Avvenire, 13 luglio 2025
Myanmar: i dazi Usa “riconoscono” i golpisti
Il conflitto birmano sta diventando sempre più inestricabile e, come se non bastasse il caos interno, la comunità internazionale contribuisce ad allontanare ogni possibilità di compromesso e di pace. Il generale Min Aung Hlaing esulta ora per essere stato destinatario della lettera con cui il presidente statunitense Donald Trump ha imposto il 40 per cento di dazi sulle importazioni dal Myanmar. Mentre la diplomazia Usa aveva finora ignorato la leadership militare, il messaggio sui dazi firmato da Trump è stato, come sottolineato da Richard Horsey dell’International Crisis Grooup, interpretato come «la prima indicazione pubblica che io abbia visto di un riconoscimento statunitense dei generale in Aung Hlaing e della giunta».
Il paradosso è anche che il golpista è vicinissimo alle posizioni di due “nemici” di Trump: Putin e Xi. La missiva sui dazi ha dato però l’occasione al capo della giunta per scrivere un lungo messaggio in inglese e birmano in cui si esprime «sincero apprezzamento» per la lettera di Trump e la stima per «la guida sicura nel condurre il suo Paese verso la prosperità nazionale».

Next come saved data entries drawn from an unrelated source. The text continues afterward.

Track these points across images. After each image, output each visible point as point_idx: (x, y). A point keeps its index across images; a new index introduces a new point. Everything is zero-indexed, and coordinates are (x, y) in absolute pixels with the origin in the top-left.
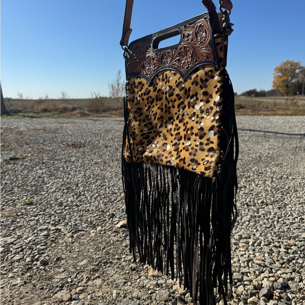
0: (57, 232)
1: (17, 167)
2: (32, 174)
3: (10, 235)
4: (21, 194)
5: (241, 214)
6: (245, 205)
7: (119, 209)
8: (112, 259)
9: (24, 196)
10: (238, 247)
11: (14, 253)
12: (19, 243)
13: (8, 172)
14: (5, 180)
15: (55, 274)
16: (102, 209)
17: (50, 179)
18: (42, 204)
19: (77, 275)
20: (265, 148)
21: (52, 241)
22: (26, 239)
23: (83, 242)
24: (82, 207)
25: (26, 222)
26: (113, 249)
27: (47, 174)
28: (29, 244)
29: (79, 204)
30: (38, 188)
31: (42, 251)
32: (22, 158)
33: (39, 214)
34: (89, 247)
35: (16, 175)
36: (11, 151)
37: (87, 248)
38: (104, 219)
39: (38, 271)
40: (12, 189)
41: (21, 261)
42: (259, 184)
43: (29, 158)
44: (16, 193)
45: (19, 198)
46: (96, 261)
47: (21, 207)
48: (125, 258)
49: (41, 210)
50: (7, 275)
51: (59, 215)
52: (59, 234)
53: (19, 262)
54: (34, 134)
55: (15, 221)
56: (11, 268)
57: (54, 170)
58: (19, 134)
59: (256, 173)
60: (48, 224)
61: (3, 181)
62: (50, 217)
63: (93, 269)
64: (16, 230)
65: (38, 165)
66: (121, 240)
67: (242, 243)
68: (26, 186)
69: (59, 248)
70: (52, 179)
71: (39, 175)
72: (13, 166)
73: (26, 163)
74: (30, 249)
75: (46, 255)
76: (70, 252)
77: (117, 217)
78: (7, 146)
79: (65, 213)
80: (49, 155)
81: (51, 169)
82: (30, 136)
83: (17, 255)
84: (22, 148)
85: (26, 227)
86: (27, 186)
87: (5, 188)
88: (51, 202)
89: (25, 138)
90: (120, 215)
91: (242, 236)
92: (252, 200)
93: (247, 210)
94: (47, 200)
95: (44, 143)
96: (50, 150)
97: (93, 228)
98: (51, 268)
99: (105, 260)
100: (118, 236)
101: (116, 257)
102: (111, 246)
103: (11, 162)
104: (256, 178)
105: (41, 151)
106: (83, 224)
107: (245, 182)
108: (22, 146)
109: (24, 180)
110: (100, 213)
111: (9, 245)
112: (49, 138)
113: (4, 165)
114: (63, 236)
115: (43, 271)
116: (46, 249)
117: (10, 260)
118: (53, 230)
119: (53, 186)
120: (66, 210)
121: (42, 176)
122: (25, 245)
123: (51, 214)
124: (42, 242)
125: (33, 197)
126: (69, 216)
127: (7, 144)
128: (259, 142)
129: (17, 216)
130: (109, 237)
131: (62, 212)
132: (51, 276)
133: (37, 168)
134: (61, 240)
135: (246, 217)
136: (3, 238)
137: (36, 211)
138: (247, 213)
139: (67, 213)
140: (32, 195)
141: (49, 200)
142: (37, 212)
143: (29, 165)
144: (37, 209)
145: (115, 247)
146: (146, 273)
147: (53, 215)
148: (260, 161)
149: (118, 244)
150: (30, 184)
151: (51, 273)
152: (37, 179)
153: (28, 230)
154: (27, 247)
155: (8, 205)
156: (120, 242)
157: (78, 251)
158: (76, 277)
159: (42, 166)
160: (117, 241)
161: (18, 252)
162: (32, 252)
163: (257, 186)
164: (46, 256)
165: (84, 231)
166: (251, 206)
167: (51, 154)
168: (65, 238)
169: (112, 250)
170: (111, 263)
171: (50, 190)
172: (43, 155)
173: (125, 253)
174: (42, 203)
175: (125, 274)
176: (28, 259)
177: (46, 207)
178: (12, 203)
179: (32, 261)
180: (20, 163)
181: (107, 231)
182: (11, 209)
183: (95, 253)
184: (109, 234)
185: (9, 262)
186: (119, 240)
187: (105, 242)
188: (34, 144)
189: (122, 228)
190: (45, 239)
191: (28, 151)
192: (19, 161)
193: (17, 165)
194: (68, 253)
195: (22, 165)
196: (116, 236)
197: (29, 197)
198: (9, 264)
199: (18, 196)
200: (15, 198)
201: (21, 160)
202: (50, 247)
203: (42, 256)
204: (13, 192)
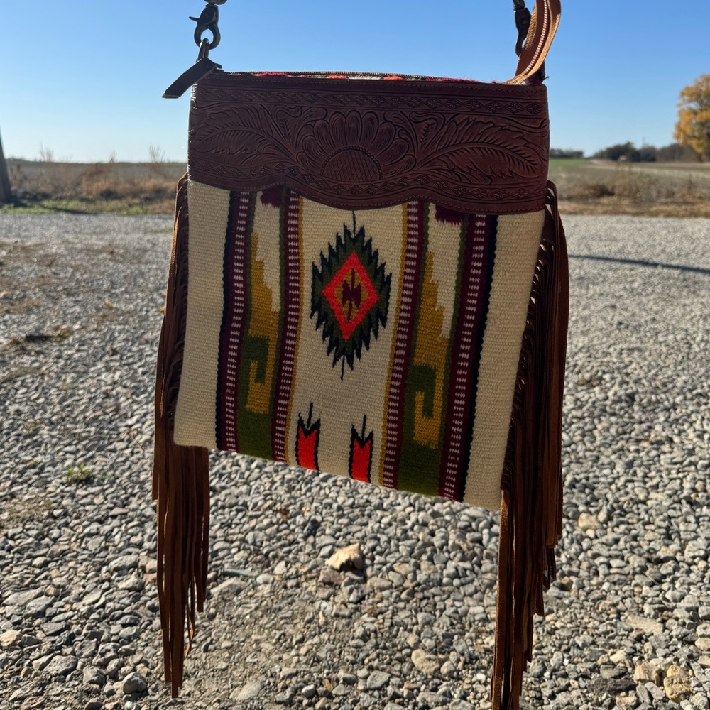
1: (46, 363)
2: (86, 385)
3: (34, 584)
4: (57, 448)
5: (678, 532)
6: (684, 502)
7: (330, 505)
8: (330, 680)
9: (67, 452)
10: (695, 654)
11: (50, 652)
12: (60, 613)
13: (22, 378)
14: (14, 402)
16: (282, 502)
17: (134, 402)
18: (118, 481)
20: (693, 314)
21: (153, 609)
22: (79, 600)
23: (238, 617)
24: (226, 495)
25: (75, 541)
26: (329, 646)
27: (125, 387)
28: (87, 619)
29: (218, 486)
30: (102, 428)
31: (127, 647)
32: (59, 335)
33: (111, 513)
34: (259, 633)
35: (43, 388)
36: (29, 315)
37: (254, 637)
38: (291, 537)
40: (36, 432)
41: (69, 676)
42: (705, 432)
43: (77, 336)
44: (47, 444)
45: (53, 459)
46: (285, 688)
47: (62, 491)
48: (366, 678)
49: (115, 500)
53: (63, 681)
54: (84, 263)
55: (47, 536)
56: (42, 705)
57: (144, 373)
58: (47, 263)
59: (689, 396)
60: (137, 550)
61: (10, 404)
62: (141, 525)
64: (50, 565)
65: (101, 359)
66: (346, 613)
67: (703, 636)
68: (71, 423)
70: (139, 403)
71: (104, 388)
72: (36, 361)
73: (70, 352)
74: (91, 637)
75: (137, 658)
76: (206, 650)
77: (328, 531)
78: (17, 299)
80: (127, 327)
81: (136, 372)
82: (76, 269)
83: (56, 658)
84: (55, 304)
85: (76, 557)
86: (75, 422)
87: (15, 426)
88: (143, 476)
89: (62, 275)
90: (335, 526)
91: (697, 609)
92: (699, 486)
93: (692, 519)
94: (130, 468)
95: (113, 291)
96: (128, 312)
97: (263, 568)
98: (156, 709)
99: (311, 687)
100: (338, 599)
101: (341, 674)
102: (320, 633)
103: (29, 348)
104: (692, 412)
105: (107, 315)
106: (234, 551)
107: (667, 424)
108: (55, 300)
109: (65, 403)
110: (279, 515)
111: (33, 621)
112: (125, 277)
113: (13, 355)
116: (137, 636)
117: (37, 675)
118: (151, 571)
119: (143, 423)
121: (114, 392)
122: (77, 624)
123: (144, 516)
124: (125, 611)
125: (92, 457)
127: (18, 292)
128: (673, 297)
129: (51, 520)
130: (312, 602)
133: (100, 365)
135: (695, 542)
136: (16, 594)
137: (102, 503)
138: (695, 532)
140: (89, 450)
141: (135, 468)
142: (105, 507)
143: (76, 356)
144: (106, 499)
145: (332, 637)
148: (691, 356)
149: (340, 627)
150: (81, 417)
152: (99, 401)
153: (81, 568)
154: (85, 631)
155: (26, 481)
156: (344, 621)
157: (227, 648)
159: (112, 361)
160: (337, 616)
161: (60, 648)
162: (97, 646)
163: (700, 437)
164: (140, 662)
165: (238, 575)
166: (700, 505)
167: (133, 325)
169: (325, 650)
170: (329, 696)
171: (137, 438)
172: (113, 327)
173: (363, 660)
174: (118, 478)
176: (89, 674)
177: (129, 491)
178: (36, 477)
179: (102, 683)
180: (55, 351)
181: (303, 579)
182: (33, 496)
183: (277, 656)
184: (309, 589)
185: (34, 682)
186: (341, 613)
187: (304, 619)
188: (87, 292)
189: (346, 571)
190: (131, 602)
191: (73, 313)
192: (51, 346)
193: (45, 357)
194: (198, 655)
195: (58, 357)
196: (332, 598)
197: (82, 456)
198: (34, 691)
199: (53, 455)
200: (44, 461)
201: (56, 341)
202: (147, 632)
203: (128, 664)
204: (36, 441)
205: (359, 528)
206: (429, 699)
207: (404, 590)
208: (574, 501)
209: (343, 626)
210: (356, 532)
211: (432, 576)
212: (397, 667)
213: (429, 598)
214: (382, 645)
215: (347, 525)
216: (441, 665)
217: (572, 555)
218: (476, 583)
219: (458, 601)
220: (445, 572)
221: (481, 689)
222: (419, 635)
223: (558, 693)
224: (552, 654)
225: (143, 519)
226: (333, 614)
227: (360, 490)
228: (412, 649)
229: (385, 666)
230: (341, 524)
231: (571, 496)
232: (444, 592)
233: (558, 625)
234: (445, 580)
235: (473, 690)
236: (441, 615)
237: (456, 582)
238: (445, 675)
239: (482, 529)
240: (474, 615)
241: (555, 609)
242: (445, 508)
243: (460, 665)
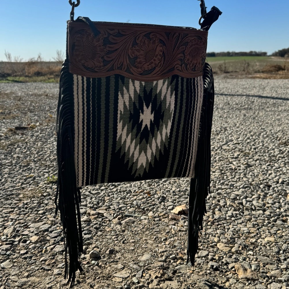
0: (100, 218)
1: (27, 138)
2: (48, 146)
3: (40, 220)
4: (40, 171)
7: (169, 191)
8: (181, 253)
9: (44, 172)
11: (54, 244)
12: (55, 230)
13: (17, 144)
14: (16, 153)
15: (113, 271)
16: (147, 190)
19: (142, 273)
21: (96, 228)
23: (135, 231)
24: (121, 187)
26: (178, 241)
31: (89, 241)
32: (31, 127)
34: (146, 237)
35: (28, 148)
36: (14, 120)
37: (144, 238)
38: (153, 203)
39: (90, 266)
40: (28, 165)
41: (64, 253)
43: (39, 128)
44: (34, 169)
45: (39, 175)
46: (162, 256)
47: (46, 186)
50: (52, 271)
51: (96, 196)
52: (103, 219)
53: (62, 254)
54: (35, 100)
55: (42, 203)
56: (55, 263)
58: (18, 99)
60: (85, 207)
61: (14, 154)
62: (85, 198)
63: (161, 266)
64: (46, 214)
65: (52, 136)
66: (184, 229)
68: (44, 161)
69: (108, 237)
72: (22, 137)
73: (37, 134)
76: (123, 243)
77: (170, 200)
78: (7, 114)
79: (102, 194)
82: (32, 102)
83: (57, 246)
84: (26, 116)
87: (18, 162)
89: (26, 104)
90: (173, 199)
97: (143, 214)
98: (106, 264)
99: (173, 256)
100: (179, 225)
102: (174, 237)
103: (18, 132)
105: (50, 120)
106: (128, 208)
110: (146, 195)
111: (44, 233)
112: (55, 105)
113: (10, 135)
114: (108, 222)
115: (96, 267)
116: (91, 238)
117: (50, 252)
118: (93, 215)
120: (102, 190)
123: (85, 195)
124: (85, 229)
126: (108, 198)
127: (7, 111)
129: (43, 197)
130: (168, 226)
131: (99, 193)
132: (109, 274)
133: (52, 139)
134: (107, 227)
136: (33, 224)
139: (104, 194)
143: (41, 135)
145: (179, 238)
146: (234, 274)
147: (88, 196)
149: (182, 235)
150: (48, 159)
151: (107, 270)
155: (28, 183)
156: (184, 233)
157: (133, 242)
158: (142, 276)
160: (180, 231)
161: (58, 242)
164: (95, 247)
165: (132, 216)
168: (112, 225)
170: (182, 259)
175: (207, 275)
178: (33, 181)
180: (30, 133)
181: (161, 218)
182: (33, 188)
183: (156, 245)
184: (165, 221)
185: (49, 255)
186: (182, 230)
187: (165, 232)
188: (39, 111)
189: (181, 215)
190: (87, 226)
191: (34, 119)
192: (28, 131)
193: (26, 136)
194: (121, 245)
195: (32, 136)
196: (176, 225)
197: (52, 173)
198: (50, 257)
199: (38, 173)
200: (35, 175)
201: (29, 130)
202: (96, 237)
203: (90, 248)
204: (29, 168)
205: (184, 199)
206: (228, 261)
207: (209, 221)
208: (284, 188)
209: (184, 235)
210: (183, 201)
211: (221, 216)
212: (212, 249)
213: (221, 225)
214: (202, 241)
215: (178, 198)
216: (232, 249)
217: (286, 209)
218: (242, 219)
219: (235, 226)
220: (227, 215)
221: (252, 257)
222: (219, 238)
223: (287, 259)
224: (283, 245)
225: (85, 196)
226: (178, 230)
227: (182, 186)
228: (217, 243)
229: (205, 249)
230: (175, 198)
231: (283, 187)
232: (228, 222)
233: (283, 234)
234: (228, 218)
235: (248, 257)
236: (228, 231)
237: (233, 219)
238: (234, 252)
239: (242, 199)
240: (244, 231)
241: (281, 229)
242: (223, 192)
243: (240, 249)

Difficile capire a quali fonti attinga il tycoon americano per indirizzare le proprie decisioni, ma sicuramente al Dipartimento di Stato qualcuno dovrebbe sapere che a contrastare passo dopo passo un regime sempre più isolato e sempre più alle strette sul piano militare, con un governo di unità nazionale che non soltanto coordina resistenza e gestione delle aree liberate, ma cerca anche di accreditarsi all’esterno forte della leadership morale della Premio Nobel per la Pace Aung San Suu Kyi.
L’aviazione del regime continua però a a mietere vittime nello scontro con la resistenza. Venerdì 23 profughi tra i 150 ospitati in un monastero buddista nel Sagaing sono stati uccisi da bombe d’aereo.